[TO DO]
Take from the material every line containing the string "Plot" and copy it.

Content starts

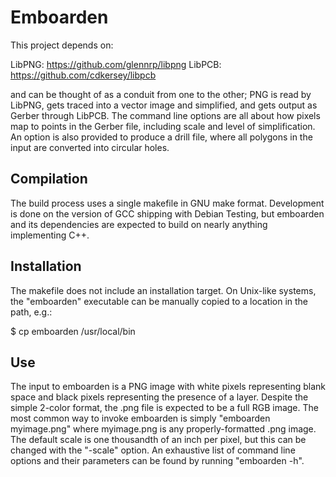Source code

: Emboarden
=========

This project depends on:

  LibPNG: https://github.com/glennrp/libpng
  LibPCB: https://github.com/cdkersey/libpcb

and can be thought of as a conduit from one to the other; PNG is read by
LibPNG, gets traced into a vector image and simplified, and gets output as
Gerber through LibPCB. The command line options are all about how pixels map to
points in the Gerber file, including scale and level of simplification. An
option is also provided to produce a drill file, where all polygons in the input are converted into circular holes.

Compilation
-----------

The build process uses a single makefile in GNU make format. Development is
done on the version of GCC shipping with Debian Testing, but emboarden and its dependencies are expected to build on nearly anything implementing C++.


Installation
------------

The makefile does not include an installation target. On Unix-like systems, the
"emboarden" executable can be manually copied to a location in the path, e.g.:

  $ cp emboarden /usr/local/bin

Use
---

The input to emboarden is a PNG image with white pixels representing blank
space and black pixels representing the presence of a layer. Despite the simple
2-color format, the .png file is expected to be a full RGB image. The most
common way to invoke emboarden is simply "emboarden myimage.png" where
myimage.png is any properly-formatted .png image. The default scale is one
thousandth of an inch per pixel, but this can be changed with the "-scale"
option. An exhaustive list of command line options and their parameters can be
found by running "emboarden -h".
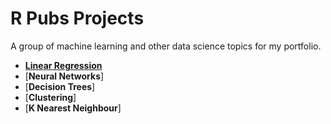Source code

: # R Pubs Projects
A group of machine learning and other data science topics for my portfolio.

- [**Linear Regression**](https://github.com/ismaelisak/R-Pubs-Projects/tree/main/Linear%20Regression)
- [**Neural Networks**]
- [**Decision Trees**]
- [**Clustering**]
- [**K Nearest Neighbour**]
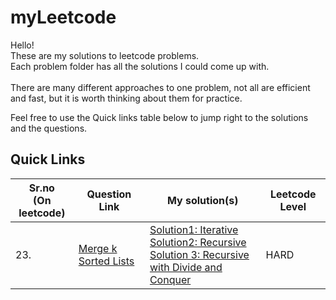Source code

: # myLeetcode

Hello!<br>
These are my solutions to leetcode problems.<br>
Each problem folder has all the solutions I could come up with.<br>
<br>
There are many different approaches to one problem, not all are efficient and fast, but it is worth thinking about them for practice.<br>


Feel free to use the Quick links table below to jump right to the solutions and the questions.

## Quick Links

| Sr.no<br>(On leetcode) | Question Link | My solution(s) | Leetcode Level |
| --- | --- | --- | --- |
| 23. | [Merge k Sorted Lists](https://leetcode.com/problems/merge-k-sorted-lists/) | [Solution1: Iterative](https://github.com/yashkurkure/myLeetcode/blob/main/merge_k_sorted_lists/solution0.java)<br>[Solution2: Recursive](https://github.com/yashkurkure/myLeetcode/blob/main/merge_k_sorted_lists/solution1.java)<br>[Solution 3: Recursive with Divide and Conquer](https://github.com/yashkurkure/myLeetcode/blob/main/merge_k_sorted_lists/solution2.java)| HARD |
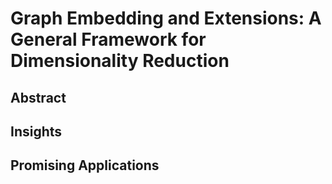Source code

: # Graph Embedding and Extensions: A General Framework for Dimensionality Reduction

## Abstract

## Insights

## Promising Applications
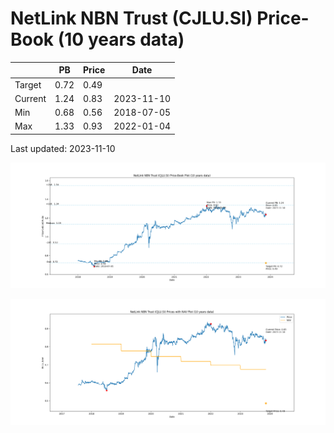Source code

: # NetLink NBN Trust (CJLU.SI) Price-Book (10 years data)

|     | PB   | Price | Date       |
|-----|------|-------|------------|
| Target | 0.72 | 0.49  |  |
| Current | 1.24 | 0.83  | 2023-11-10 |
| Min | 0.68 | 0.56  | 2018-07-05 |
| Max | 1.33 | 0.93  | 2022-01-04 |

Last updated: 2023-11-10

![Plot of Price-Book ratio for NetLink NBN Trust (CJLU.SI)](CJLU_pb_10.png)

![Plot of Price with NAV for NetLink NBN Trust (CJLU.SI)](CJLU_price_nav_10.png)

Content ends

[TASK OUTPUT]
![Plot of Price-Book ratio for NetLink NBN Trust (CJLU.SI)](CJLU_pb_10.png)
![Plot of Price with NAV for NetLink NBN Trust (CJLU.SI)](CJLU_price_nav_10.png)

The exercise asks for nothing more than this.